Journey is about making dreams come true. I know this because in less than a year I went from closet Journey fan to lead singer and bassist for Odyssey, Travis County's premier Journey cover band.
In 2005, Caroline O'Connor and Elisabeth Sikes came to me with Odyssey. Neither knew how to play an instrument, but they loved Journey and wanted to have some fun. Caroline bought a drum kit, and Elisabeth bought a guitar. Their first "practices" were in Caroline's living room with a boom box, trying to imitate what they heard. Next they approached me. When two ladies with no musical experience ask you to join their Journey cover band, you really can't say no.
After months of practices, we learned the songs and how to make them our own. We changed the time signature of ballad "Open Arms" from 3/4 to 4/4 and turned it into a driving rocker. My rudimentary baritone somehow worked in place of Steve Perry's virtuosic countertenor. We recruited ringers: my sister Susannah played violin in place of keyboards, and trombonist Nick Smith (now of Foot Patrol) added talent and humor. He showed up to our Kiss-themed Halloween gig in face paint and a rented unitard – rented! – as the imaginary fifth member of Kiss, the Hawk.

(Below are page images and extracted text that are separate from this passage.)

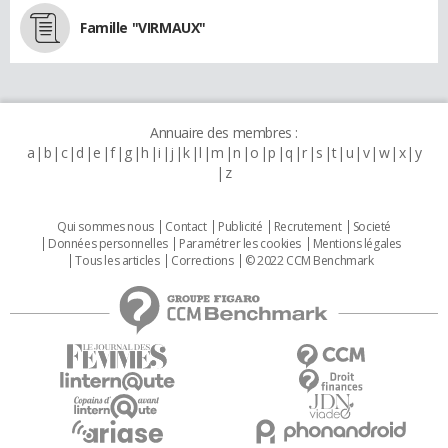
Famille "VIRMAUX"
Annuaire des membres :
a
b
c
d
e
f
g
h
i
j
k
l
m
n
o
p
q
r
s
t
u
v
w
x
y
z
Qui sommes nous
Contact
Publicité
Recrutement
Societé
Données personnelles
Paramétrer les cookies
Mentions légales
Tous les articles
Corrections
© 2022 CCM Benchmark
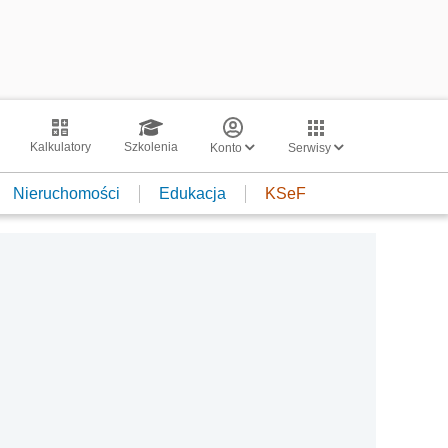
Kalkulatory
Szkolenia
Konto
Serwisy
Nieruchomości
Edukacja
KSeF
a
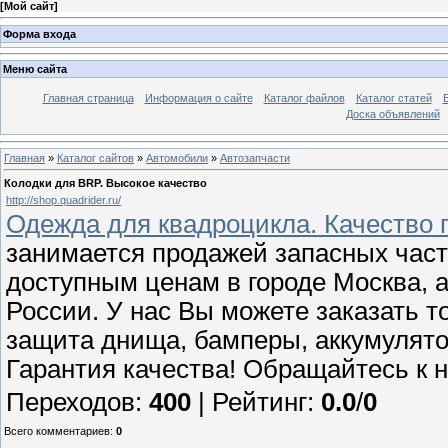
[
Мой сайт
]
Форма входа
Меню сайта
Главная страница
Информация о сайте
Каталог файлов
Каталог статей
Доска объявлений
Главная
»
Каталог сайтов
»
Автомобили
»
Автозапчасти
Колодки для BRP. Высокое качество
http://shop.quadrider.ru/
Одежда для квадроцикла. Качество 
занимается продажей запасных част
доступным ценам в городе Москва, а
России. У нас Вы можете заказать т
защита днища, бамперы, аккумулято
Гарантия качества! Обращайтесь к 
Переходов
:
400
|
Рейтинг
:
0.0
/
0
Всего комментариев
:
0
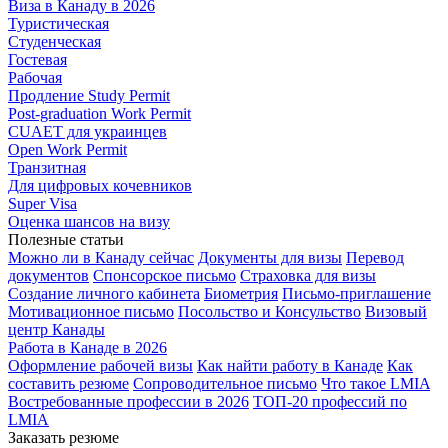
Виза в Канаду в 2026
Туристическая
Студенческая
Гостевая
Рабочая
Продление Study Permit
Post-graduation Work Permit
CUAET для украинцев
Open Work Permit
Транзитная
Для цифровых кочевников
Super Visa
Оценка шансов на визу
Полезные статьи
Можно ли в Канаду сейчас
Документы для визы
Перевод
документов
Спонсорское письмо
Страховка для визы
Создание личного кабинета
Биометрия
Письмо-приглашение
Мотивационное письмо
Посольство и Консульство
Визовый
центр Канады
Работа в Канаде в 2026
Оформление рабочей визы
Как найти работу в Канаде
Как
составить резюме
Сопроводительное письмо
Что такое LMIA
Востребованные профессии в 2026
ТОП-20 профессий по
LMIA
Заказать резюме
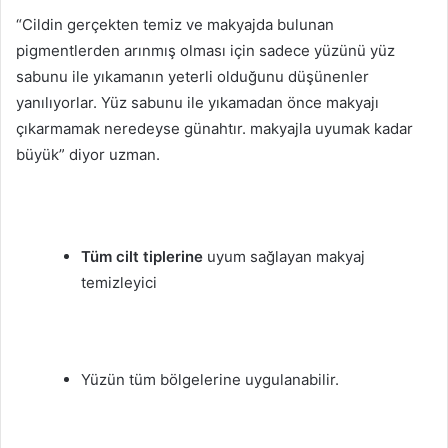
“Cildin gerçekten temiz ve makyajda bulunan
pigmentlerden arınmış olması için sadece yüzünü yüz
sabunu ile yıkamanın yeterli olduğunu düşünenler
yanılıyorlar. Yüz sabunu ile yıkamadan önce makyajı
çıkarmamak neredeyse günahtır. makyajla uyumak kadar
büyük” diyor uzman.
Tüm cilt tiplerine
uyum sağlayan makyaj
temizleyici
Yüzün tüm bölgelerine uygulanabilir.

In no time we got gigs: a few house parties, a couple of recitals at an Italian grill, and one junior high school prom. Then bigger game came our way: Hole in the Wall, Whisky Bar, Alamo Drafthouse, and the Blanton. People were now seeking us out for gigs. We opened for MiniKiss, a Kiss tribute band comprised entirely of little people. A year earlier we couldn't play our instruments, but by 2007 we were voted fourth best cover band in the Chronicle Music Poll. Our success was as improbable as Jonathan Cain's keyboard magically suspended on the wall in the video for "Separate Ways."
But things change, and people drift apart. We haven't played in more than a year now. Our moment in the sun disappeared like Steve Perry's mustache in the video for "Faithfully." I sometimes reflect on what people liked about us. Partly, it was the novelty of hearing Journey played slightly wrong and with a hint of irony. I also believe – and here's where things get corny – that Journey's songs have a quasi-magical power to bypass the cool defenses of the mind and go straight to the heart. I know this from watching people transform into teary-eyed, fist-pumping fools at the opening strains of "Don't Stop Believin'."
And I know this because that's the best explanation for why we got as far as we did on nothing but heart and drive.